**Consignas**
**A)** Reproduce literalmente el fragmento del texto sobre La Rampa que empieza con "El propietario de" y continúa hasta "a la mañana.".
**B)** Responde con datos del texto sobre La Rampa:
(i) ¿Dónde terminaba prácticamente La Habana de 1909?
(ii) ¿Quién era el propietario de los terrenos que bordean La Rampa?
(iii) ¿Hasta qué año no podía Evangelina disponer de sus propiedades?
**C)** Según el texto sobre La Rampa, ¿por qué Evangelina no podía disponer de inmediato de las propiedades que heredó, y cómo evitó esa espera? Responde en una a tres oraciones.

═════ Texto mostrado

La Habana de 1909 terminaba prácticamente en Infanta. El Vedado se limitaba al barrio de La Chorrera, a algunas residencias en la calle Calzada y a alguna que otra urbanización incipiente en Línea…

            El propietario de los terrenos que bordean La Rampa era Bartolomé Aulet y construyó su vivienda en el fondo de un hoyo cercano a lo que hoy es la sede del Instituto Cubano de Radio y Televisión. Cuando fallece, a comienzos de la década del 40, deja a su sobrina Evangelina como única heredera. Pero la muchacha, según una de las cláusulas del testamento, no podría disponer de sus propiedades hasta 1975. Evangelina no esperó tanto. Se buscó a un buen abogado y este encontró apoyo en el coronel Pedraza, segundo hombre fuerte de la Cuba de entonces, y entre los dos convencieron a un juez venal de lo injusto y arbitrario de la voluntad del muerto. Dicho y hecho: la sobrina y sus compinches se enriquecieron de la noche a la mañana.

══════════
═════ Información extraída

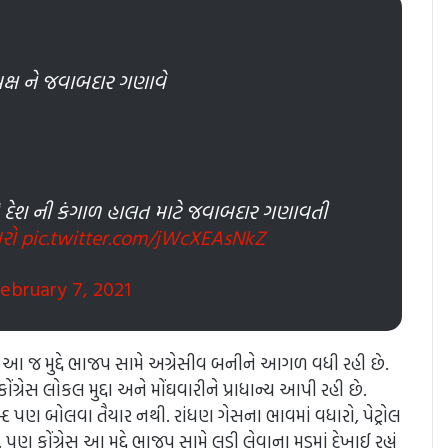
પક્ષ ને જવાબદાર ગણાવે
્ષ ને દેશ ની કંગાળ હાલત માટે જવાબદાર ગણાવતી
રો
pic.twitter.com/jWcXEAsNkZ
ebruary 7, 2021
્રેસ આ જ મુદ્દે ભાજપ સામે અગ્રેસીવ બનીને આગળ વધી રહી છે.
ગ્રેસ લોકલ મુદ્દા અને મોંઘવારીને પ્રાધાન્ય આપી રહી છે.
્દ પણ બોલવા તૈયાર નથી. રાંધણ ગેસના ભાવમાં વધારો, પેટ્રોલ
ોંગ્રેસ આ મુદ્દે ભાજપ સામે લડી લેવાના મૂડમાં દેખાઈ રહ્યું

══════════
═════ Información extraída

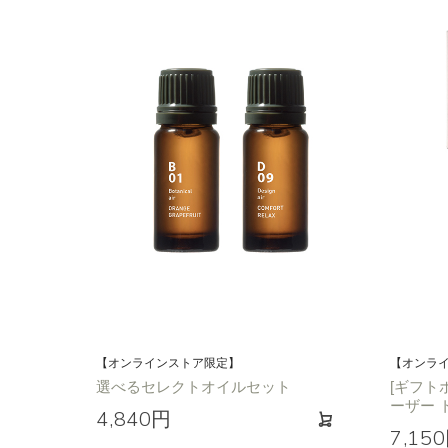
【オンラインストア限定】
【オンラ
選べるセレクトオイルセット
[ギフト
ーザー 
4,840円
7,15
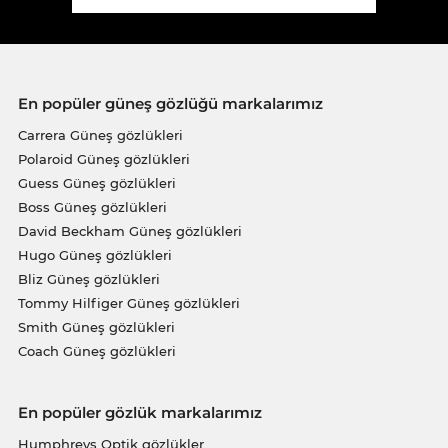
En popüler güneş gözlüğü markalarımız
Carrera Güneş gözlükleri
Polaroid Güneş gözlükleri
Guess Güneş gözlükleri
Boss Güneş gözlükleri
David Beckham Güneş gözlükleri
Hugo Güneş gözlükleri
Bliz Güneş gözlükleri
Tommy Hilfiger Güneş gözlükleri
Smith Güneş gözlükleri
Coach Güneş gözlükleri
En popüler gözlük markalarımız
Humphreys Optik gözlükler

══════════
═════ Información extraída

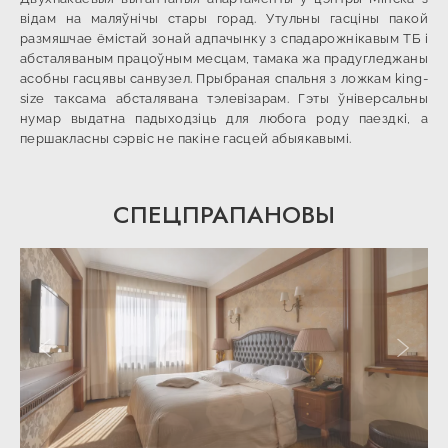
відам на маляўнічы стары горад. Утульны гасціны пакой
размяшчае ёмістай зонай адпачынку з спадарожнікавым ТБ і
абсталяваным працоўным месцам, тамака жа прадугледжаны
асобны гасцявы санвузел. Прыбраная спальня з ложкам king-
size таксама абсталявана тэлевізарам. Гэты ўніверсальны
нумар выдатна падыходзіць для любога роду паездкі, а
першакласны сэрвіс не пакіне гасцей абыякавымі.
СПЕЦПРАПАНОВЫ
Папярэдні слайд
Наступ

══════════

**Respuestas por tarea**
**A)**
El propietario de los terrenos que bordean La Rampa era Bartolomé Aulet y construyó su vivienda en el fondo de un hoyo cercano a lo que hoy es la sede del Instituto Cubano de Radio y Televisión. Cuando fallece, a comienzos de la década del 40, deja a su sobrina Evangelina como única heredera. Pero la muchacha, según una de las cláusulas del testamento, no podría disponer de sus propiedades hasta 1975. Evangelina no esperó tanto. Se buscó a un buen abogado y este encontró apoyo en el coronel Pedraza, segundo hombre fuerte de la Cuba de entonces, y entre los dos convencieron a un juez venal de lo injusto y arbitrario de la voluntad del muerto. Dicho y hecho: la sobrina y sus compinches se enriquecieron de la noche a la mañana.

**B)**
(i) En Infanta.
(ii) Bartolomé Aulet.
(iii) Hasta 1975.

**C)** Una de las cláusulas del testamento de su tío le impedía disponer de sus propiedades hasta 1975. Para no esperar, buscó a un buen abogado que encontró apoyo en el coronel Pedraza, y entre los dos convencieron a un juez venal de que la voluntad del muerto era injusta y arbitraria.